- _Brief_:
Exactly as they appear, set down all of the records.

- _Given records_:
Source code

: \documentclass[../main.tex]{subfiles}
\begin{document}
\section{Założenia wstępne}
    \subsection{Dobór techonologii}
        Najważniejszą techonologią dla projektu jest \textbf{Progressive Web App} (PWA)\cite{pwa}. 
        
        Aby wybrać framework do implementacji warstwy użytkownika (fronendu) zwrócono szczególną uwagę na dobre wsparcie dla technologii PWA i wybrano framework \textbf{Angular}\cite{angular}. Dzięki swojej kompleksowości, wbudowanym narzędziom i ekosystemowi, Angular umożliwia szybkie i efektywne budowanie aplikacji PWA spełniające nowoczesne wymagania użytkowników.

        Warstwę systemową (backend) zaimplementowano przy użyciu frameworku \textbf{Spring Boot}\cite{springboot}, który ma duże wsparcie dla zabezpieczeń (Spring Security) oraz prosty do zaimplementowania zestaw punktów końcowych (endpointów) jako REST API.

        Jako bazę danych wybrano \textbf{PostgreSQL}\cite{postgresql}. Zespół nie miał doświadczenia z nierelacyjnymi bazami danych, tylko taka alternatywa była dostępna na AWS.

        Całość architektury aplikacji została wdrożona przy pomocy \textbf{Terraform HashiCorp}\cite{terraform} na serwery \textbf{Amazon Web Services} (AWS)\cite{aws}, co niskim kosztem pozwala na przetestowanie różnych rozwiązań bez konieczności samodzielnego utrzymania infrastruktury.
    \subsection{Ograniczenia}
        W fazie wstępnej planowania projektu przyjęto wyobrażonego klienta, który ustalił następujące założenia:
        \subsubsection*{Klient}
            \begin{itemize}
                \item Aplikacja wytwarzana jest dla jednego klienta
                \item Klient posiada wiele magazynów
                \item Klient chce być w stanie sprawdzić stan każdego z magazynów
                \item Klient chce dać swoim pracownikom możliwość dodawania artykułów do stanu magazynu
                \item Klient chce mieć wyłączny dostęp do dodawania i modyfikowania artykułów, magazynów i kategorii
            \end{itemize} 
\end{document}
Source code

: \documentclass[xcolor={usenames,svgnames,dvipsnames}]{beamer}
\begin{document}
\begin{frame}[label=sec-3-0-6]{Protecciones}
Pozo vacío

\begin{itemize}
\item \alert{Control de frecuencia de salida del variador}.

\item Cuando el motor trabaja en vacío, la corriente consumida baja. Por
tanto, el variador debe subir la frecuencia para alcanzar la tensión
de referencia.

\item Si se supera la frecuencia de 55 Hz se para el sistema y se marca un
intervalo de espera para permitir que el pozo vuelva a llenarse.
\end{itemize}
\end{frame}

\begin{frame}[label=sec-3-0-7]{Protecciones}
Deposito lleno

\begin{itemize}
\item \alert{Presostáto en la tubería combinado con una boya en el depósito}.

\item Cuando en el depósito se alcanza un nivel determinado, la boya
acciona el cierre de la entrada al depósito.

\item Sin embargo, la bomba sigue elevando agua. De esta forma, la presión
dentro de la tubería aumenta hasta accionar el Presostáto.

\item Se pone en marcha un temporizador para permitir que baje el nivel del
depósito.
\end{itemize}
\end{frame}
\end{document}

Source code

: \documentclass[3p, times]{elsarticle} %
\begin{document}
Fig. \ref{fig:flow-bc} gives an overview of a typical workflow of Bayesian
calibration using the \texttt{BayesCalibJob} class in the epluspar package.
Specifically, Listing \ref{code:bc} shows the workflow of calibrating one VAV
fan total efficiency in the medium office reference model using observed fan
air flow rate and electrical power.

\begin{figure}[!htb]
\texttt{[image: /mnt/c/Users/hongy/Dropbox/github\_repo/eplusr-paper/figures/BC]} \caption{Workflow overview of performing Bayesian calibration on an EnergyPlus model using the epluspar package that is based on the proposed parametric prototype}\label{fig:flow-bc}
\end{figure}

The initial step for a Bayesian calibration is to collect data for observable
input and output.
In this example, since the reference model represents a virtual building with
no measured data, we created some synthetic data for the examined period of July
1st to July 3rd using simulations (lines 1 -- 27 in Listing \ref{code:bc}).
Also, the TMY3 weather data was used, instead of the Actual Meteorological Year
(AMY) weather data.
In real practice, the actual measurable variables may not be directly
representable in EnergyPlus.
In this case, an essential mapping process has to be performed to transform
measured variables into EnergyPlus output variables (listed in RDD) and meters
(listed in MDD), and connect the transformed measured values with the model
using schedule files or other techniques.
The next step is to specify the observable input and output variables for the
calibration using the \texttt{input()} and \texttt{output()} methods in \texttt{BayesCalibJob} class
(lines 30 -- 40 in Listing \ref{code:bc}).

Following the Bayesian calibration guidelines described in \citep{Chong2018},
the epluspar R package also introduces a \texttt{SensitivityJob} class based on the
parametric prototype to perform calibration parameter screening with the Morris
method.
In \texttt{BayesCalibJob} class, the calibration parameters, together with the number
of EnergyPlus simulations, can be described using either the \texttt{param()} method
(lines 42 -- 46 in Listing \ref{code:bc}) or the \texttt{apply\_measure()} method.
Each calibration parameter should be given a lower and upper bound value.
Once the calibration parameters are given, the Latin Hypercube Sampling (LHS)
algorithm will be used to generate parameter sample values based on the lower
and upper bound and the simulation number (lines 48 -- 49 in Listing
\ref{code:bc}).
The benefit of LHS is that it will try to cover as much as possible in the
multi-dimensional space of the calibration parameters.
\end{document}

- _Response below_:
Source code

: \documentclass[../main.tex]{subfiles}
\begin{document}
\section{Założenia wstępne}
    \subsection{Dobór techonologii}
        Najważniejszą techonologią dla projektu jest \textbf{Progressive Web App} (PWA)\cite{pwa}. 
        
        Aby wybrać framework do implementacji warstwy użytkownika (fronendu) zwrócono szczególną uwagę na dobre wsparcie dla technologii PWA i wybrano framework \textbf{Angular}\cite{angular}. Dzięki swojej kompleksowości, wbudowanym narzędziom i ekosystemowi, Angular umożliwia szybkie i efektywne budowanie aplikacji PWA spełniające nowoczesne wymagania użytkowników.

        Warstwę systemową (backend) zaimplementowano przy użyciu frameworku \textbf{Spring Boot}\cite{springboot}, który ma duże wsparcie dla zabezpieczeń (Spring Security) oraz prosty do zaimplementowania zestaw punktów końcowych (endpointów) jako REST API.

        Jako bazę danych wybrano \textbf{PostgreSQL}\cite{postgresql}. Zespół nie miał doświadczenia z nierelacyjnymi bazami danych, tylko taka alternatywa była dostępna na AWS.

        Całość architektury aplikacji została wdrożona przy pomocy \textbf{Terraform HashiCorp}\cite{terraform} na serwery \textbf{Amazon Web Services} (AWS)\cite{aws}, co niskim kosztem pozwala na przetestowanie różnych rozwiązań bez konieczności samodzielnego utrzymania infrastruktury.
    \subsection{Ograniczenia}
        W fazie wstępnej planowania projektu przyjęto wyobrażonego klienta, który ustalił następujące założenia:
        \subsubsection*{Klient}
            \begin{itemize}
                \item Aplikacja wytwarzana jest dla jednego klienta
                \item Klient posiada wiele magazynów
                \item Klient chce być w stanie sprawdzić stan każdego z magazynów
                \item Klient chce dać swoim pracownikom możliwość dodawania artykułów do stanu magazynu
                \item Klient chce mieć wyłączny dostęp do dodawania i modyfikowania artykułów, magazynów i kategorii
            \end{itemize} 
\end{document}
Source code

: \documentclass[xcolor={usenames,svgnames,dvipsnames}]{beamer}
\begin{document}
\begin{frame}[label=sec-3-0-6]{Protecciones}
Pozo vacío

\begin{itemize}
\item \alert{Control de frecuencia de salida del variador}.

\item Cuando el motor trabaja en vacío, la corriente consumida baja. Por
tanto, el variador debe subir la frecuencia para alcanzar la tensión
de referencia.

\item Si se supera la frecuencia de 55 Hz se para el sistema y se marca un
intervalo de espera para permitir que el pozo vuelva a llenarse.
\end{itemize}
\end{frame}

\begin{frame}[label=sec-3-0-7]{Protecciones}
Deposito lleno

\begin{itemize}
\item \alert{Presostáto en la tubería combinado con una boya en el depósito}.

\item Cuando en el depósito se alcanza un nivel determinado, la boya
acciona el cierre de la entrada al depósito.

\item Sin embargo, la bomba sigue elevando agua. De esta forma, la presión
dentro de la tubería aumenta hasta accionar el Presostáto.

\item Se pone en marcha un temporizador para permitir que baje el nivel del
depósito.
\end{itemize}
\end{frame}
\end{document}

Source code

: \documentclass[3p, times]{elsarticle} %
\begin{document}
Fig. \ref{fig:flow-bc} gives an overview of a typical workflow of Bayesian
calibration using the \texttt{BayesCalibJob} class in the epluspar package.
Specifically, Listing \ref{code:bc} shows the workflow of calibrating one VAV
fan total efficiency in the medium office reference model using observed fan
air flow rate and electrical power.

\begin{figure}[!htb]
\texttt{[image: /mnt/c/Users/hongy/Dropbox/github\_repo/eplusr-paper/figures/BC]} \caption{Workflow overview of performing Bayesian calibration on an EnergyPlus model using the epluspar package that is based on the proposed parametric prototype}\label{fig:flow-bc}
\end{figure}

The initial step for a Bayesian calibration is to collect data for observable
input and output.
In this example, since the reference model represents a virtual building with
no measured data, we created some synthetic data for the examined period of July
1st to July 3rd using simulations (lines 1 -- 27 in Listing \ref{code:bc}).
Also, the TMY3 weather data was used, instead of the Actual Meteorological Year
(AMY) weather data.
In real practice, the actual measurable variables may not be directly
representable in EnergyPlus.
In this case, an essential mapping process has to be performed to transform
measured variables into EnergyPlus output variables (listed in RDD) and meters
(listed in MDD), and connect the transformed measured values with the model
using schedule files or other techniques.
The next step is to specify the observable input and output variables for the
calibration using the \texttt{input()} and \texttt{output()} methods in \texttt{BayesCalibJob} class
(lines 30 -- 40 in Listing \ref{code:bc}).

Following the Bayesian calibration guidelines described in \citep{Chong2018},
the epluspar R package also introduces a \texttt{SensitivityJob} class based on the
parametric prototype to perform calibration parameter screening with the Morris
method.
In \texttt{BayesCalibJob} class, the calibration parameters, together with the number
of EnergyPlus simulations, can be described using either the \texttt{param()} method
(lines 42 -- 46 in Listing \ref{code:bc}) or the \texttt{apply\_measure()} method.
Each calibration parameter should be given a lower and upper bound value.
Once the calibration parameters are given, the Latin Hypercube Sampling (LHS)
algorithm will be used to generate parameter sample values based on the lower
and upper bound and the simulation number (lines 48 -- 49 in Listing
\ref{code:bc}).
The benefit of LHS is that it will try to cover as much as possible in the
multi-dimensional space of the calibration parameters.
\end{document}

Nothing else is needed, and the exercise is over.